沈む夕日の眩しさに、トワの表情は見えなかった。
しばしの静寂が2人の間に流れる。
「ところでさ……クッキー食べたのってトワだよね?」
沈黙を嫌ってエマが冗談めかして話題を変えた。
「あっ……その通りだ。エマ、済まなかった。クリスはお腹を空かせて倒れていた私を助けるためにクッキーを渡してくれたんだ。だからクリスを責めないでくれ」
慌てて駆け寄ってきたトワの顔からは焦りが滲み出ていた。
「そんな責めるつもりなんかなくてさ、ただ美味しかったのかなって」
その言葉を聞いて胸を撫でおろす。
「ああ、とても美味しかったよ。塩味が効いてて疲れた体に染みた」
「そっか、ならよかった」
それから再び並んで、ゆっくりとたわいもない話をしながら家へ帰った。
***
「両親、見つかるといいな。
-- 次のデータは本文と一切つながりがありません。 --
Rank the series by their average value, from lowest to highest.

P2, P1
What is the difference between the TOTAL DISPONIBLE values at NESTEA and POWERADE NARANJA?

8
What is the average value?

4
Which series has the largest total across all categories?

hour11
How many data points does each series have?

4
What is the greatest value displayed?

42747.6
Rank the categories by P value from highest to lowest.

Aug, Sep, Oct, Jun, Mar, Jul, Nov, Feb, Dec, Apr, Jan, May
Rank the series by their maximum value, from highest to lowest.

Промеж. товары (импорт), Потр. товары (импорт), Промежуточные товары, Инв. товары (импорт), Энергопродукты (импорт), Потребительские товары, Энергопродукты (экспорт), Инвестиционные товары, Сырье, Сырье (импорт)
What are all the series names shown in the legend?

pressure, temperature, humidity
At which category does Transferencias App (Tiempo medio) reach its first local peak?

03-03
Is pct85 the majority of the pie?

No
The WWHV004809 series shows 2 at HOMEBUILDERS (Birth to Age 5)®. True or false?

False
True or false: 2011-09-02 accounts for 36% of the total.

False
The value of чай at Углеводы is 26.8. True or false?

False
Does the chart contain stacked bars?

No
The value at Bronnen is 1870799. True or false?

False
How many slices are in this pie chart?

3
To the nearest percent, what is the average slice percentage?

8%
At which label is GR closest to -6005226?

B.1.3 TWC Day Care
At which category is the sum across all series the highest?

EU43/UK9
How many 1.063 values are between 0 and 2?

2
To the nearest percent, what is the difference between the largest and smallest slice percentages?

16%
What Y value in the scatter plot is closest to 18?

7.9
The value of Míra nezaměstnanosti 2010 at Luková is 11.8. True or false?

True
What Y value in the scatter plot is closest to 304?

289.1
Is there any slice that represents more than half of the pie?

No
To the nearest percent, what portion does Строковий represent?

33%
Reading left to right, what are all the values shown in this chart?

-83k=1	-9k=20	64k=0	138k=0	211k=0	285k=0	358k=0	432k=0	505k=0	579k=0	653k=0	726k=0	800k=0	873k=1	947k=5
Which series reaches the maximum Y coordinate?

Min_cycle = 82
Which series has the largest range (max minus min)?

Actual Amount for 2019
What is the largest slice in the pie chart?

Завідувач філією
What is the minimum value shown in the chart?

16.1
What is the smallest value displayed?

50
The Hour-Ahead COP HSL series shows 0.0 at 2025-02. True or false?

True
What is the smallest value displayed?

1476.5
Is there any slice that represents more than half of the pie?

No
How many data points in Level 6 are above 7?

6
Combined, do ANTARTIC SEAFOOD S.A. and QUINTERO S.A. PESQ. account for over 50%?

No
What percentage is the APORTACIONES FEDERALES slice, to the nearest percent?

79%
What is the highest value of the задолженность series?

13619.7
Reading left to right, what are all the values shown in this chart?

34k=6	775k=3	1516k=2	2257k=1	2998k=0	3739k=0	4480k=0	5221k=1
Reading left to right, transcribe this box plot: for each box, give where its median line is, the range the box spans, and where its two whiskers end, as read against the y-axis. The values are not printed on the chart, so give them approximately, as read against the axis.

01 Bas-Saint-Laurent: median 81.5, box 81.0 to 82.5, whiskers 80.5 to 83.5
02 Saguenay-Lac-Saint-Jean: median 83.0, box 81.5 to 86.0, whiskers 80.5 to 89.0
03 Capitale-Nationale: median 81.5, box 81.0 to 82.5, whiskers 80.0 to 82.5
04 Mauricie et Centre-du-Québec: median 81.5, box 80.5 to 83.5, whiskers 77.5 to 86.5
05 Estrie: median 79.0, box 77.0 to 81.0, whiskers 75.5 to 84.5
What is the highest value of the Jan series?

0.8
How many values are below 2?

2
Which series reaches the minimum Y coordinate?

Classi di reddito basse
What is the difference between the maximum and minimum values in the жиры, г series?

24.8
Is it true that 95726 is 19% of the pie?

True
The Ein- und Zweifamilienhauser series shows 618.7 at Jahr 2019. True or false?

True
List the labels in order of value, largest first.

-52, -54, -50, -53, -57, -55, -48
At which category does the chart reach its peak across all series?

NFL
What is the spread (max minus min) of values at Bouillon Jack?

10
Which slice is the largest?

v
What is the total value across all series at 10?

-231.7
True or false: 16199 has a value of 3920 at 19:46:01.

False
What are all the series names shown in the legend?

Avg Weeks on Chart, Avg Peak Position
落ち着いたら家族みんなでまたこの町に来てくれよ」
ウィルは2人と握手を交わす。
「短い間でしたが、本当にお世話になりました」
この町で買った大きなリュックを背負って2人はペコリと頭を下げる。
「それじゃあ……元気でな」
大粒の涙を拭い、マスターが2人を見送ろうとした時、聞き覚えのある女性の声がした。
「よかった。間に合ったみたいね」
この店の常連・ダリアが小走りで駆け寄ってくる。
「2人がこの町を出るって小耳に挟んじゃって、私もお世話になったからお見送りしたかったのよ」
肩で息をするダリアはポーチをゴソゴソと漁っている。
「それでこれ、はい、トワちゃんにプレゼント。私のお古で悪いんだけど、お守りみたいなものよ。よかったら受け取って」
取り出されたのは銀色のブレスレットだった。
細く、シンプルなデザインのそれを解く両端をそれぞれの手に持って差し出す。
「いいんですか?」
突然の贈り物に驚きを隠せないトワだったが、おずおずと左手を差し出す。
「これでよし。うん、似合ってるわ」
ダリアがブレスレットを留めると、トワは左手をかざす。
「綺麗……ありがとうございます」
「トワ、いいもんもらったじゃねえか。俺からもありがとうございます」
マスターも一緒になってダリアに頭を下げている。
「いいんですよ。トワちゃん、大切にしてね」
「はい!」
トワはこそばゆい気分で、左手首を右手でこねまわす。
「それじゃあ、今度こそ行きますね。本当に今までありがとうございました」
「おう、元気でな」
「こういう時はいってきますっていうんだよ」
「体に気をつけてね」
三者三様の言葉を受けて、2人の顔はほころぶ。
「「いってきます」」
3人の姿が見えなくなるまで手を振りながらお店を後にした。
***
「遅いよー」
離れた場所で待っていたエマは立ち上がると、積み上げていた石ころを蹴り倒す。
「ごめん、遅くなって」
「まあしばらくお世話になったわけだし仕方ないか。それじゃあ北の広場へレッツゴー」
エマに釣られて2人も手を掲げる。
トワの左手にはブレスレットが光っていた。